[SET PROBLEM]
Can you copy the stretch of the records below from the line containing "pose: elev=178.8 azim=176.5" through the end of the records, reproducing each line without any change?

*** STORED RECORDS ***

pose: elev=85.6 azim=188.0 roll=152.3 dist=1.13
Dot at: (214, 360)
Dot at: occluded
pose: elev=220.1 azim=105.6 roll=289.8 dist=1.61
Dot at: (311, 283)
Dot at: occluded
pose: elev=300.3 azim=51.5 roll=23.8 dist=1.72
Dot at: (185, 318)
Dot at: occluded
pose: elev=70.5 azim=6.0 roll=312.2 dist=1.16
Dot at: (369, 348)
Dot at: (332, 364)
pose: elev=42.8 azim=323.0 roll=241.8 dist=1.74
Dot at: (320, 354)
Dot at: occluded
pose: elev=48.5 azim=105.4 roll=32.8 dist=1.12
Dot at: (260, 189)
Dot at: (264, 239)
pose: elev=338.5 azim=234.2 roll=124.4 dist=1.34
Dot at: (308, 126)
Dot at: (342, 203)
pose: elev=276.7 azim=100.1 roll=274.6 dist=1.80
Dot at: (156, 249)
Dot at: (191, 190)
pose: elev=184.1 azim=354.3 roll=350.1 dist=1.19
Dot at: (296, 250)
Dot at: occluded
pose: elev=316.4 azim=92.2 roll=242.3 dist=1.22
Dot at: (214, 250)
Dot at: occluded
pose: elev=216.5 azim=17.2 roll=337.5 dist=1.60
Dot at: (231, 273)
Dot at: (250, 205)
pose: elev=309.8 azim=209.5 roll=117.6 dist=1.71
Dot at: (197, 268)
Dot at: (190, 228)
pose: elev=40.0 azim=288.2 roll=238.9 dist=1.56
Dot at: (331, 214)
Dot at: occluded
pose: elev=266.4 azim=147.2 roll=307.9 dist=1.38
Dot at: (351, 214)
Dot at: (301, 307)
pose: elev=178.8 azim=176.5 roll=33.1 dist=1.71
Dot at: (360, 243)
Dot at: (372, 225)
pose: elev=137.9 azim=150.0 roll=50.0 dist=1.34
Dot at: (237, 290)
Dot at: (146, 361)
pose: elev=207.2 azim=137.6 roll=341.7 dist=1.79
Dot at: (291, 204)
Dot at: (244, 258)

***

[FINISHED EXERCISE]
pose: elev=178.8 azim=176.5 roll=33.1 dist=1.71
Dot at: (360, 243)
Dot at: (372, 225)
pose: elev=137.9 azim=150.0 roll=50.0 dist=1.34
Dot at: (237, 290)
Dot at: (146, 361)
pose: elev=207.2 azim=137.6 roll=341.7 dist=1.79
Dot at: (291, 204)
Dot at: (244, 258)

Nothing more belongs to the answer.